## DATA PROVIDED
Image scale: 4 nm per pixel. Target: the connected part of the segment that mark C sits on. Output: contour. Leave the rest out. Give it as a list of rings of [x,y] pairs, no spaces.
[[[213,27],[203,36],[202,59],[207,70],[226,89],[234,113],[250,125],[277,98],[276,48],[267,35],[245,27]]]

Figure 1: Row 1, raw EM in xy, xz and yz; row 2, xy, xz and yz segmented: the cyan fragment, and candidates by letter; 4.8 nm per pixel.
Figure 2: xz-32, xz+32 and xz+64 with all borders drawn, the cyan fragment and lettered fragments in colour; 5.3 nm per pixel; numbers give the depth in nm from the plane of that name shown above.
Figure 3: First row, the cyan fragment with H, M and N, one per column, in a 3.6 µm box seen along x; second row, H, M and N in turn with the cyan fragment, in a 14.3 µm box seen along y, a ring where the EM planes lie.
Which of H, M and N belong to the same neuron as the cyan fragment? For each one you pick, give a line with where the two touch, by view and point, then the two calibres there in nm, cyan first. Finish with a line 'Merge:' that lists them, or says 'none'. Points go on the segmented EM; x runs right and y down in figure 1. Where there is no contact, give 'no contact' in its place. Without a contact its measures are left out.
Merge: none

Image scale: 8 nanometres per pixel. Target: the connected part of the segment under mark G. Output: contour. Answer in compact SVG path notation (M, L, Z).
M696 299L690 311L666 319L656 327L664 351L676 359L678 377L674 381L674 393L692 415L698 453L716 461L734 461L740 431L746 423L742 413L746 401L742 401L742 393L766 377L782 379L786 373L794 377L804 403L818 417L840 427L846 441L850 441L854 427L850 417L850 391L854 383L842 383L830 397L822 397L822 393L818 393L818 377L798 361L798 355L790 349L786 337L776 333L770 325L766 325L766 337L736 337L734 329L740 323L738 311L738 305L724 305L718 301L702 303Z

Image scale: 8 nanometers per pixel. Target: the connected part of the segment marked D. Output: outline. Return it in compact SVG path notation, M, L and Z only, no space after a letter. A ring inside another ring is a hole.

## WHAT IS BEING ASKED
Could you output the lines above, exactly as written, from the one containing "Image scale: 8 nanometres" through the last, with both ends included and no others?

## EXPECTED ANSWER
Image scale: 8 nanometres per pixel. Target: the connected part of the segment under mark G. Output: contour. Answer in compact SVG path notation (M, L, Z).
M696 299L690 311L666 319L656 327L664 351L676 359L678 377L674 381L674 393L692 415L698 453L716 461L734 461L740 431L746 423L742 413L746 401L742 401L742 393L766 377L782 379L786 373L794 377L804 403L818 417L840 427L846 441L850 441L854 427L850 417L850 391L854 383L842 383L830 397L822 397L822 393L818 393L818 377L798 361L798 355L790 349L786 337L776 333L770 325L766 325L766 337L736 337L734 329L740 323L738 311L738 305L724 305L718 301L702 303Z

Image scale: 8 nanometers per pixel. Target: the connected part of the segment marked D. Output: outline. Return it in compact SVG path notation, M, L and Z only, no space after a letter. A ring inside another ring is a hole.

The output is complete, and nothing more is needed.